I thought outboards wouldn't charge at idle RPM's. So your running off battery anyways.


----------



## Ocean Master (May 20, 2008)

Yes they charge at idle speed...


----------



## Gamefish27 (Nov 13, 2009)

So what about sea tow question


----------



## submariner (Oct 2, 2007)

Gamefish27 said:


> So what about sea tow question


 don't really know about Sea Tow but I kind of remember that tow Boat Us has words about 20-25 mile from land. Anyone had an experience further than that ??


----------



## grey ghost (Jul 24, 2011)

lastcast said:


> I thought outboards wouldn't charge at idle RPM's. So your running off battery anyways.
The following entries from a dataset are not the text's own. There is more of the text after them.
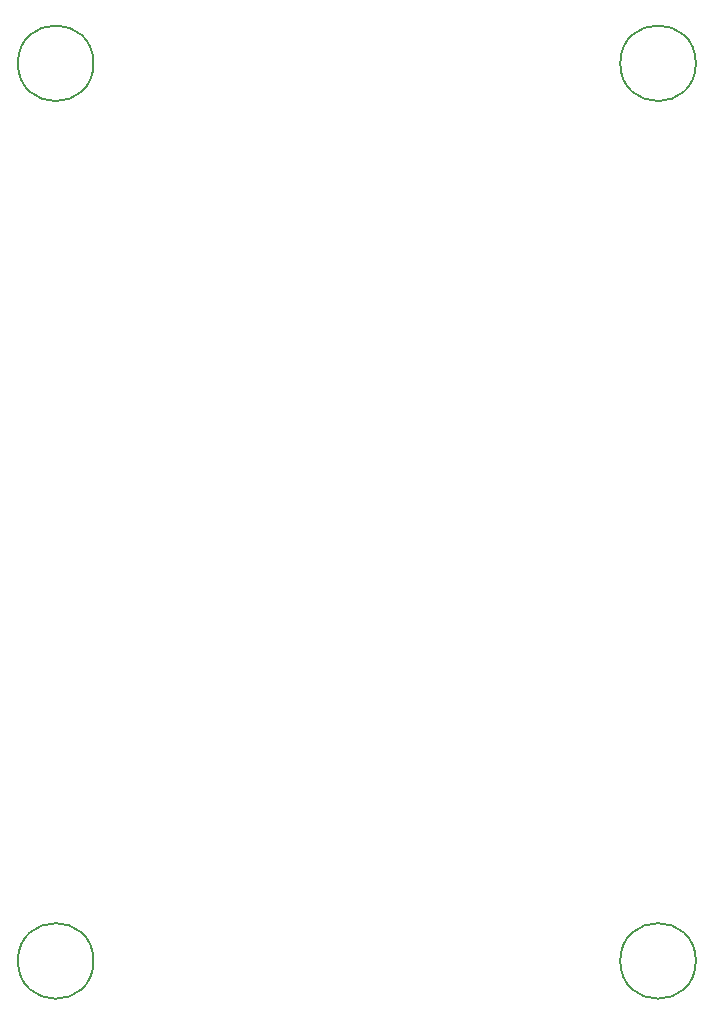
<source format=gbr>
%TF.GenerationSoftware,KiCad,Pcbnew,(6.0.7)*%
%TF.CreationDate,2022-09-14T00:00:57-04:00*%
%TF.ProjectId,Input_Adapter,496e7075-745f-4416-9461-707465722e6b,v3*%
%TF.SameCoordinates,Original*%
%TF.FileFunction,Other,Comment*%
%FSLAX46Y46*%
G04 Gerber Fmt 4.6, Leading zero omitted, Abs format (unit mm)*
G04 Created by KiCad (PCBNEW (6.0.7)) date 2022-09-14 00:00:57*
%MOMM*%
%LPD*%
G01*
G04 APERTURE LIST*
%ADD10C,0.150000*%
G04 APERTURE END LIST*
D10*
%TO.C,H1*%
X158200000Y-128500000D02*
G75*
G03*
X158200000Y-128500000I-3200000J0D01*
G01*
%TO.C,H2*%
X107200000Y-52500000D02*
G75*
G03*
X107200000Y-52500000I-3200000J0D01*
G01*
%TO.C,H3*%
X158200000Y-52500000D02*
G75*
G03*
X158200000Y-52500000I-3200000J0D01*
G01*
%TO.C,H4*%
X107200000Y-128500000D02*
G75*
G03*
X107200000Y-128500000I-3200000J0D01*
G01*
%TD*%
M02*

</source>
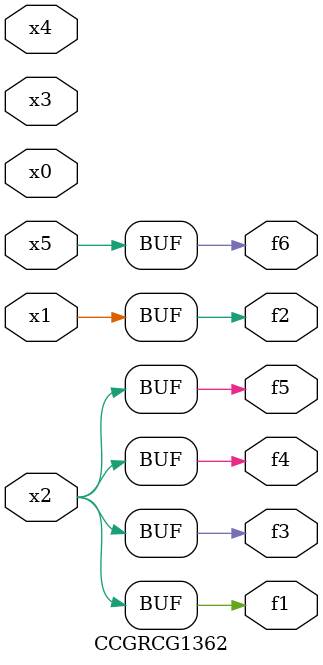
<source format=v>
module CCGRCG1362(
	input x0, x1, x2, x3, x4, x5,
	output f1, f2, f3, f4, f5, f6
);
	assign f1 = x2;
	assign f2 = x1;
	assign f3 = x2;
	assign f4 = x2;
	assign f5 = x2;
	assign f6 = x5;
endmodule

</source>
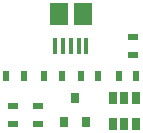
<source format=gtp>
%TF.GenerationSoftware,KiCad,Pcbnew,4.0.7*%
%TF.CreationDate,2017-11-15T16:48:18+08:00*%
%TF.ProjectId,MicroUSB,4D6963726F5553422E6B696361645F70,rev?*%
%TF.FileFunction,Paste,Top*%
%FSLAX46Y46*%
G04 Gerber Fmt 4.6, Leading zero omitted, Abs format (unit mm)*
G04 Created by KiCad (PCBNEW 4.0.7) date 11/15/17 16:48:18*
%MOMM*%
%LPD*%
G01*
G04 APERTURE LIST*
%ADD10C,0.100000*%
%ADD11R,1.500000X1.900000*%
%ADD12R,0.400000X1.350000*%
%ADD13R,0.800000X0.900000*%
%ADD14R,0.650000X1.060000*%
%ADD15R,0.500000X0.900000*%
%ADD16R,0.900000X0.500000*%
G04 APERTURE END LIST*
D10*
D11*
X6950000Y-2760000D03*
D12*
X8600000Y-5460000D03*
X9250000Y-5460000D03*
X6650000Y-5460000D03*
X7300000Y-5460000D03*
X7950000Y-5460000D03*
D11*
X8950000Y-2760000D03*
D13*
X7330000Y-11890000D03*
X9230000Y-11890000D03*
X8280000Y-9890000D03*
D14*
X13430000Y-9820000D03*
X12480000Y-9820000D03*
X11530000Y-9820000D03*
X11530000Y-12020000D03*
X13430000Y-12020000D03*
X12480000Y-12020000D03*
D15*
X13490000Y-7970000D03*
X11990000Y-7970000D03*
X8790000Y-7970000D03*
X10290000Y-7970000D03*
D16*
X13220000Y-6230000D03*
X13220000Y-4730000D03*
D15*
X5700000Y-7970000D03*
X7200000Y-7970000D03*
X3990000Y-7970000D03*
X2490000Y-7970000D03*
D16*
X3020000Y-12030000D03*
X3020000Y-10530000D03*
X5210000Y-12030000D03*
X5210000Y-10530000D03*
M02*

</source>
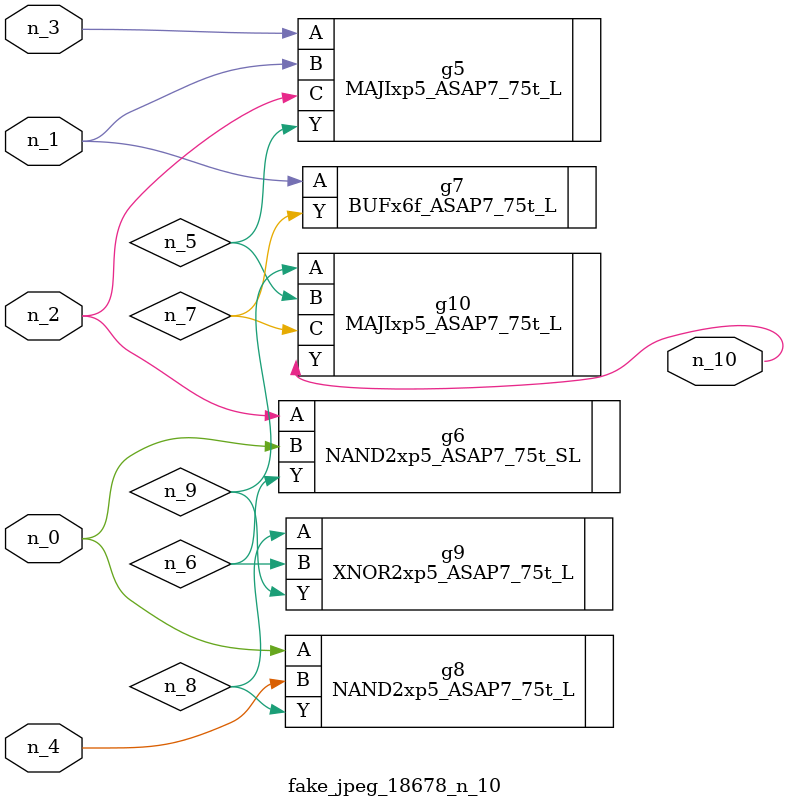
<source format=v>
module fake_jpeg_18678_n_10 (n_3, n_2, n_1, n_0, n_4, n_10);

input n_3;
input n_2;
input n_1;
input n_0;
input n_4;

output n_10;

wire n_8;
wire n_9;
wire n_6;
wire n_5;
wire n_7;

MAJIxp5_ASAP7_75t_L g5 ( 
.A(n_3),
.B(n_1),
.C(n_2),
.Y(n_5)
);

NAND2xp5_ASAP7_75t_SL g6 ( 
.A(n_2),
.B(n_0),
.Y(n_6)
);

BUFx6f_ASAP7_75t_L g7 ( 
.A(n_1),
.Y(n_7)
);

NAND2xp5_ASAP7_75t_L g8 ( 
.A(n_0),
.B(n_4),
.Y(n_8)
);

XNOR2xp5_ASAP7_75t_L g9 ( 
.A(n_8),
.B(n_6),
.Y(n_9)
);

MAJIxp5_ASAP7_75t_L g10 ( 
.A(n_9),
.B(n_5),
.C(n_7),
.Y(n_10)
);


endmodule
</source>
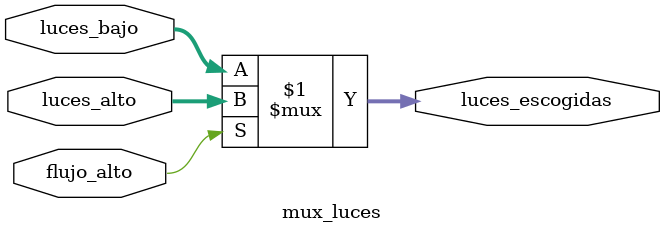
<source format=v>
`timescale 1ns / 1ps


module mux_luces(
    input [5:0] luces_bajo, luces_alto,
    input flujo_alto,
    output [5:0] luces_escogidas
    );
    
    assign luces_escogidas = flujo_alto ? luces_alto : luces_bajo; 
    
endmodule

</source>
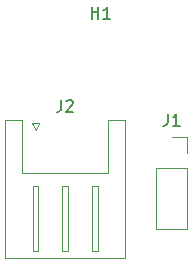
<source format=gbr>
%TF.GenerationSoftware,KiCad,Pcbnew,9.0.1*%
%TF.CreationDate,2025-09-26T21:22:19-04:00*%
%TF.ProjectId,TEMP-HUM-Sensor,54454d50-2d48-4554-9d2d-53656e736f72,rev?*%
%TF.SameCoordinates,Original*%
%TF.FileFunction,Legend,Top*%
%TF.FilePolarity,Positive*%
%FSLAX46Y46*%
G04 Gerber Fmt 4.6, Leading zero omitted, Abs format (unit mm)*
G04 Created by KiCad (PCBNEW 9.0.1) date 2025-09-26 21:22:19*
%MOMM*%
%LPD*%
G01*
G04 APERTURE LIST*
%ADD10C,0.150000*%
%ADD11C,0.120000*%
G04 APERTURE END LIST*
D10*
X103238095Y-60104819D02*
X103238095Y-59104819D01*
X103238095Y-59581009D02*
X103809523Y-59581009D01*
X103809523Y-60104819D02*
X103809523Y-59104819D01*
X104809523Y-60104819D02*
X104238095Y-60104819D01*
X104523809Y-60104819D02*
X104523809Y-59104819D01*
X104523809Y-59104819D02*
X104428571Y-59247676D01*
X104428571Y-59247676D02*
X104333333Y-59342914D01*
X104333333Y-59342914D02*
X104238095Y-59390533D01*
X109691666Y-68159819D02*
X109691666Y-68874104D01*
X109691666Y-68874104D02*
X109644047Y-69016961D01*
X109644047Y-69016961D02*
X109548809Y-69112200D01*
X109548809Y-69112200D02*
X109405952Y-69159819D01*
X109405952Y-69159819D02*
X109310714Y-69159819D01*
X110691666Y-69159819D02*
X110120238Y-69159819D01*
X110405952Y-69159819D02*
X110405952Y-68159819D01*
X110405952Y-68159819D02*
X110310714Y-68302676D01*
X110310714Y-68302676D02*
X110215476Y-68397914D01*
X110215476Y-68397914D02*
X110120238Y-68445533D01*
X100666666Y-66999819D02*
X100666666Y-67714104D01*
X100666666Y-67714104D02*
X100619047Y-67856961D01*
X100619047Y-67856961D02*
X100523809Y-67952200D01*
X100523809Y-67952200D02*
X100380952Y-67999819D01*
X100380952Y-67999819D02*
X100285714Y-67999819D01*
X101095238Y-67095057D02*
X101142857Y-67047438D01*
X101142857Y-67047438D02*
X101238095Y-66999819D01*
X101238095Y-66999819D02*
X101476190Y-66999819D01*
X101476190Y-66999819D02*
X101571428Y-67047438D01*
X101571428Y-67047438D02*
X101619047Y-67095057D01*
X101619047Y-67095057D02*
X101666666Y-67190295D01*
X101666666Y-67190295D02*
X101666666Y-67285533D01*
X101666666Y-67285533D02*
X101619047Y-67428390D01*
X101619047Y-67428390D02*
X101047619Y-67999819D01*
X101047619Y-67999819D02*
X101666666Y-67999819D01*
D11*
%TO.C,J1*%
X108695000Y-72745000D02*
X108695000Y-77885000D01*
X108695000Y-72745000D02*
X111355000Y-72745000D01*
X108695000Y-77885000D02*
X111355000Y-77885000D01*
X110025000Y-70145000D02*
X111355000Y-70145000D01*
X111355000Y-70145000D02*
X111355000Y-71475000D01*
X111355000Y-72745000D02*
X111355000Y-77885000D01*
%TO.C,J2*%
X95940000Y-68645000D02*
X97360000Y-68645000D01*
X95940000Y-80365000D02*
X95940000Y-68645000D01*
X97360000Y-68645000D02*
X97360000Y-73145000D01*
X97360000Y-73145000D02*
X101000000Y-73145000D01*
X98200000Y-68955000D02*
X98800000Y-68955000D01*
X98250000Y-74255000D02*
X98250000Y-79755000D01*
X98250000Y-79755000D02*
X98750000Y-79755000D01*
X98500000Y-69555000D02*
X98200000Y-68955000D01*
X98750000Y-74255000D02*
X98250000Y-74255000D01*
X98750000Y-79755000D02*
X98750000Y-74255000D01*
X98800000Y-68955000D02*
X98500000Y-69555000D01*
X100750000Y-74255000D02*
X100750000Y-79755000D01*
X100750000Y-79755000D02*
X101250000Y-79755000D01*
X101000000Y-80365000D02*
X95940000Y-80365000D01*
X101000000Y-80365000D02*
X106060000Y-80365000D01*
X101250000Y-74255000D02*
X100750000Y-74255000D01*
X101250000Y-79755000D02*
X101250000Y-74255000D01*
X103250000Y-74255000D02*
X103250000Y-79755000D01*
X103250000Y-79755000D02*
X103750000Y-79755000D01*
X103750000Y-74255000D02*
X103250000Y-74255000D01*
X103750000Y-79755000D02*
X103750000Y-74255000D01*
X104640000Y-68645000D02*
X104640000Y-73145000D01*
X104640000Y-73145000D02*
X101000000Y-73145000D01*
X106060000Y-68645000D02*
X104640000Y-68645000D01*
X106060000Y-80365000D02*
X106060000Y-68645000D01*
%TD*%
M02*

</source>
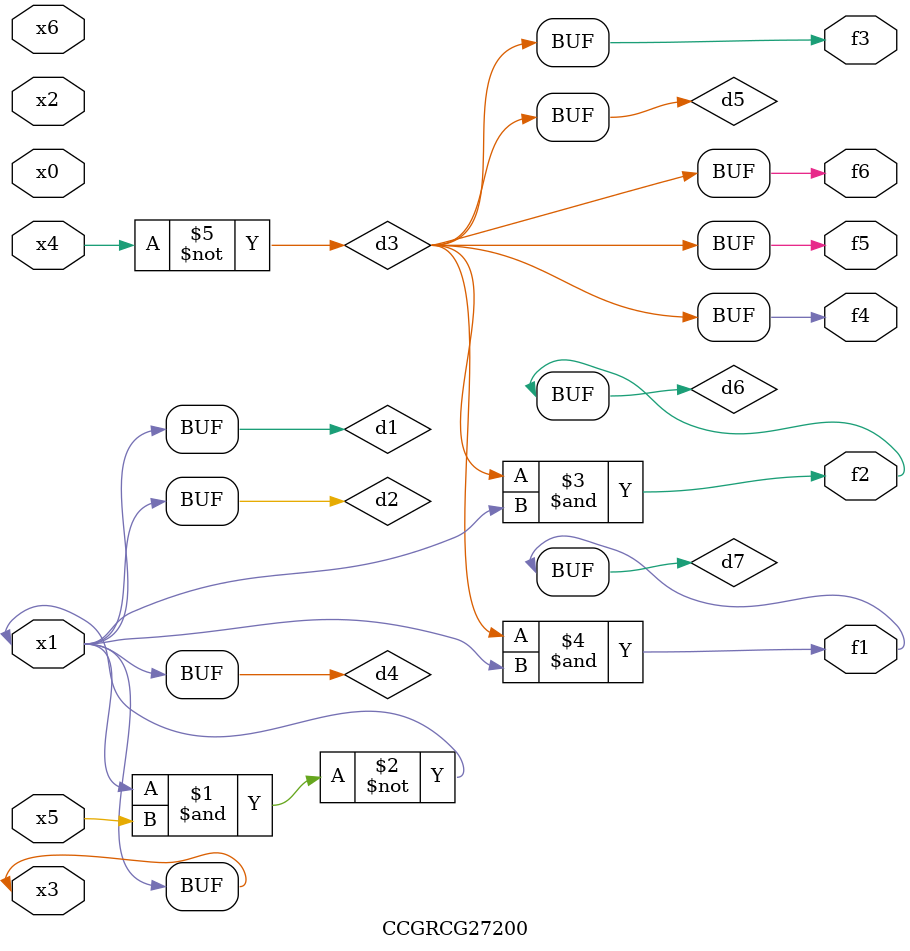
<source format=v>
module CCGRCG27200(
	input x0, x1, x2, x3, x4, x5, x6,
	output f1, f2, f3, f4, f5, f6
);

	wire d1, d2, d3, d4, d5, d6, d7;

	buf (d1, x1, x3);
	nand (d2, x1, x5);
	not (d3, x4);
	buf (d4, d1, d2);
	buf (d5, d3);
	and (d6, d3, d4);
	and (d7, d3, d4);
	assign f1 = d7;
	assign f2 = d6;
	assign f3 = d5;
	assign f4 = d5;
	assign f5 = d5;
	assign f6 = d5;
endmodule

</source>
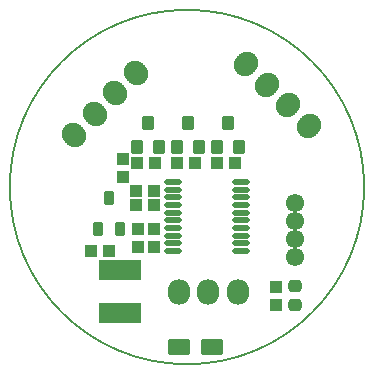
<source format=gts>
G04*
G04 #@! TF.GenerationSoftware,Altium Limited,Altium Designer,21.2.2 (38)*
G04*
G04 Layer_Color=8388736*
%FSLAX24Y24*%
%MOIN*%
G70*
G04*
G04 #@! TF.SameCoordinates,E4E59F50-D763-4BE6-A9F8-BCED566C8010*
G04*
G04*
G04 #@! TF.FilePolarity,Negative*
G04*
G01*
G75*
%ADD11C,0.0059*%
G04:AMPARAMS|DCode=14|XSize=70.9mil|YSize=55.1mil|CornerRadius=4.4mil|HoleSize=0mil|Usage=FLASHONLY|Rotation=0.000|XOffset=0mil|YOffset=0mil|HoleType=Round|Shape=RoundedRectangle|*
%AMROUNDEDRECTD14*
21,1,0.0709,0.0463,0,0,0.0*
21,1,0.0620,0.0551,0,0,0.0*
1,1,0.0088,0.0310,-0.0231*
1,1,0.0088,-0.0310,-0.0231*
1,1,0.0088,-0.0310,0.0231*
1,1,0.0088,0.0310,0.0231*
%
%ADD14ROUNDEDRECTD14*%
G04:AMPARAMS|DCode=15|XSize=42.3mil|YSize=45.3mil|CornerRadius=12.5mil|HoleSize=0mil|Usage=FLASHONLY|Rotation=90.000|XOffset=0mil|YOffset=0mil|HoleType=Round|Shape=RoundedRectangle|*
%AMROUNDEDRECTD15*
21,1,0.0423,0.0202,0,0,90.0*
21,1,0.0172,0.0453,0,0,90.0*
1,1,0.0251,0.0101,0.0086*
1,1,0.0251,0.0101,-0.0086*
1,1,0.0251,-0.0101,-0.0086*
1,1,0.0251,-0.0101,0.0086*
%
%ADD15ROUNDEDRECTD15*%
%ADD16R,0.0394X0.0394*%
G04:AMPARAMS|DCode=17|XSize=39.4mil|YSize=43.3mil|CornerRadius=4.3mil|HoleSize=0mil|Usage=FLASHONLY|Rotation=180.000|XOffset=0mil|YOffset=0mil|HoleType=Round|Shape=RoundedRectangle|*
%AMROUNDEDRECTD17*
21,1,0.0394,0.0348,0,0,180.0*
21,1,0.0309,0.0433,0,0,180.0*
1,1,0.0085,-0.0154,0.0174*
1,1,0.0085,0.0154,0.0174*
1,1,0.0085,0.0154,-0.0174*
1,1,0.0085,-0.0154,-0.0174*
%
%ADD17ROUNDEDRECTD17*%
%ADD18R,0.0394X0.0394*%
G04:AMPARAMS|DCode=19|XSize=39.9mil|YSize=43.9mil|CornerRadius=4.3mil|HoleSize=0mil|Usage=FLASHONLY|Rotation=0.000|XOffset=0mil|YOffset=0mil|HoleType=Round|Shape=RoundedRectangle|*
%AMROUNDEDRECTD19*
21,1,0.0399,0.0354,0,0,0.0*
21,1,0.0314,0.0439,0,0,0.0*
1,1,0.0085,0.0157,-0.0177*
1,1,0.0085,-0.0157,-0.0177*
1,1,0.0085,-0.0157,0.0177*
1,1,0.0085,0.0157,0.0177*
%
%ADD19ROUNDEDRECTD19*%
%ADD20R,0.1386X0.0654*%
G04:AMPARAMS|DCode=21|XSize=17.7mil|YSize=59.1mil|CornerRadius=5.9mil|HoleSize=0mil|Usage=FLASHONLY|Rotation=270.000|XOffset=0mil|YOffset=0mil|HoleType=Round|Shape=RoundedRectangle|*
%AMROUNDEDRECTD21*
21,1,0.0177,0.0472,0,0,270.0*
21,1,0.0059,0.0591,0,0,270.0*
1,1,0.0118,-0.0236,-0.0030*
1,1,0.0118,-0.0236,0.0030*
1,1,0.0118,0.0236,0.0030*
1,1,0.0118,0.0236,-0.0030*
%
%ADD21ROUNDEDRECTD21*%
G04:AMPARAMS|DCode=22|XSize=31.5mil|YSize=47.2mil|CornerRadius=4.2mil|HoleSize=0mil|Usage=FLASHONLY|Rotation=0.000|XOffset=0mil|YOffset=0mil|HoleType=Round|Shape=RoundedRectangle|*
%AMROUNDEDRECTD22*
21,1,0.0315,0.0389,0,0,0.0*
21,1,0.0231,0.0472,0,0,0.0*
1,1,0.0083,0.0116,-0.0194*
1,1,0.0083,-0.0116,-0.0194*
1,1,0.0083,-0.0116,0.0194*
1,1,0.0083,0.0116,0.0194*
%
%ADD22ROUNDEDRECTD22*%
G04:AMPARAMS|DCode=23|XSize=39.4mil|YSize=43.3mil|CornerRadius=4.3mil|HoleSize=0mil|Usage=FLASHONLY|Rotation=270.000|XOffset=0mil|YOffset=0mil|HoleType=Round|Shape=RoundedRectangle|*
%AMROUNDEDRECTD23*
21,1,0.0394,0.0348,0,0,270.0*
21,1,0.0309,0.0433,0,0,270.0*
1,1,0.0085,-0.0174,-0.0154*
1,1,0.0085,-0.0174,0.0154*
1,1,0.0085,0.0174,0.0154*
1,1,0.0085,0.0174,-0.0154*
%
%ADD23ROUNDEDRECTD23*%
%ADD24O,0.0630X0.0591*%
G04:AMPARAMS|DCode=25|XSize=74.8mil|YSize=84.6mil|CornerRadius=0mil|HoleSize=0mil|Usage=FLASHONLY|Rotation=315.000|XOffset=0mil|YOffset=0mil|HoleType=Round|Shape=Round|*
%AMOVALD25*
21,1,0.0098,0.0748,0.0000,0.0000,45.0*
1,1,0.0748,-0.0035,-0.0035*
1,1,0.0748,0.0035,0.0035*
%
%ADD25OVALD25*%

G04:AMPARAMS|DCode=26|XSize=74.8mil|YSize=84.6mil|CornerRadius=0mil|HoleSize=0mil|Usage=FLASHONLY|Rotation=225.000|XOffset=0mil|YOffset=0mil|HoleType=Round|Shape=Round|*
%AMOVALD26*
21,1,0.0098,0.0748,0.0000,0.0000,315.0*
1,1,0.0748,-0.0035,0.0035*
1,1,0.0748,0.0035,-0.0035*
%
%ADD26OVALD26*%

%ADD27O,0.0748X0.0846*%
D11*
X11841Y5930D02*
G03*
X11841Y5930I-5906J0D01*
G01*
D14*
X6758Y600D02*
D03*
X5656D02*
D03*
D15*
X9540Y2626D02*
D03*
X9540Y2008D02*
D03*
D16*
X8890D02*
D03*
Y2598D02*
D03*
X3800Y6867D02*
D03*
Y6277D02*
D03*
D17*
X4840Y5800D02*
D03*
X4249D02*
D03*
X3340Y3800D02*
D03*
X2749D02*
D03*
D18*
X4239Y5334D02*
D03*
X4830D02*
D03*
X4856Y6720D02*
D03*
X4266D02*
D03*
X6191D02*
D03*
X5600D02*
D03*
X7525D02*
D03*
X6934D02*
D03*
D19*
X5006Y7280D02*
D03*
X4266D02*
D03*
X4636Y8070D02*
D03*
X6340Y7280D02*
D03*
X5600D02*
D03*
X5970Y8070D02*
D03*
X7674Y7280D02*
D03*
X6934D02*
D03*
X7304Y8070D02*
D03*
D20*
X3714Y3150D02*
D03*
Y1717D02*
D03*
D21*
X5458Y4566D02*
D03*
Y4822D02*
D03*
Y5078D02*
D03*
Y5334D02*
D03*
Y5590D02*
D03*
Y5846D02*
D03*
Y6102D02*
D03*
Y4310D02*
D03*
Y4054D02*
D03*
Y3798D02*
D03*
X7722D02*
D03*
Y4054D02*
D03*
Y4310D02*
D03*
Y4566D02*
D03*
Y4822D02*
D03*
Y5078D02*
D03*
Y5334D02*
D03*
Y5590D02*
D03*
Y5846D02*
D03*
Y6102D02*
D03*
D22*
X3340Y5578D02*
D03*
X2966Y4515D02*
D03*
X3714D02*
D03*
D23*
X4290D02*
D03*
Y3924D02*
D03*
X4840Y4515D02*
D03*
Y3924D02*
D03*
D24*
X9540Y3609D02*
D03*
X9540Y4200D02*
D03*
X9540Y4791D02*
D03*
X9540Y5381D02*
D03*
D25*
X7908Y10042D02*
D03*
X8604Y9346D02*
D03*
X9300Y8650D02*
D03*
X9996Y7954D02*
D03*
D26*
X4246Y9746D02*
D03*
X3550Y9050D02*
D03*
X2854Y8354D02*
D03*
X2158Y7658D02*
D03*
D27*
X7624Y2447D02*
D03*
X6640D02*
D03*
X5656D02*
D03*
M02*

</source>
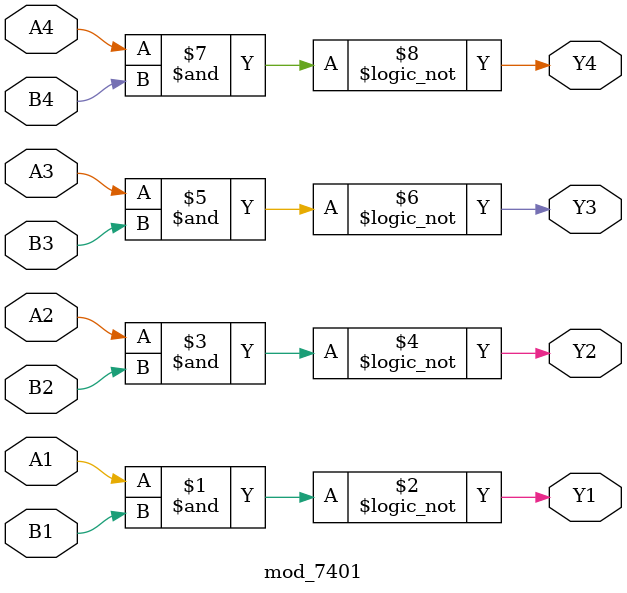
<source format=v>
module mod_7401 (
	input A1, input B1, output Y1, 
	input A2, input B2, output Y2, 
	input A3, input B3, output Y3, 
	input A4, input B4, output Y4
);
	assign Y1 = !(A1 & B1);
	assign Y2 = !(A2 & B2);
	assign Y3 = !(A3 & B3);
	assign Y4 = !(A4 & B4);
endmodule
</source>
I let my twins run for peace of mind, the yama's are whisper quite anyways. But thats alot of moving parts to idle for all day, duno if i am much better off letting them run or not. I think all or most charters let there engines run all day. So its a preference deal !!?? * close in 15 mi or less i would cut them off, anymore than that i lettum run. LOL:yes: I dont no about towing question, **i thought they would come where ever needed weather permitting, i think i will check and see on that one?**


----------



## my3nme (Oct 9, 2007)

I thought I heard 40 miles they will come


----------



## Comfortably Numb (Oct 1, 2007)

I was speaking to a sea tow captain the other day and he said that he has towed a boat in from 88 miles offshore. Not sure if there are additional charges or not, but it seems they will come if you can reach them.


----------



## TinManMike (Oct 26, 2008)

Sea Tow Capt. in St. Augustine said he goes out 75 miles quite frequently.


----------



## Mikvi (Mar 11, 2008)

Good report Ed. I wish I could have come with you, but had to take the wife to the Drs in MS. Hopefully, I can make the next trip.


----------



## eddy2419 (Oct 28, 2007)

Sea Tow Pensacola/Orange beach has no limits other than the range of their boats and sea conditions. Basically if they can, they will, no extra cost. As I understand it.


----------



## gwillie450 (Dec 21, 2009)

i asked when i renewed they send on limit but they can chose to let the coast come get you if your over 50 miles then they would take over from 50 miles


----------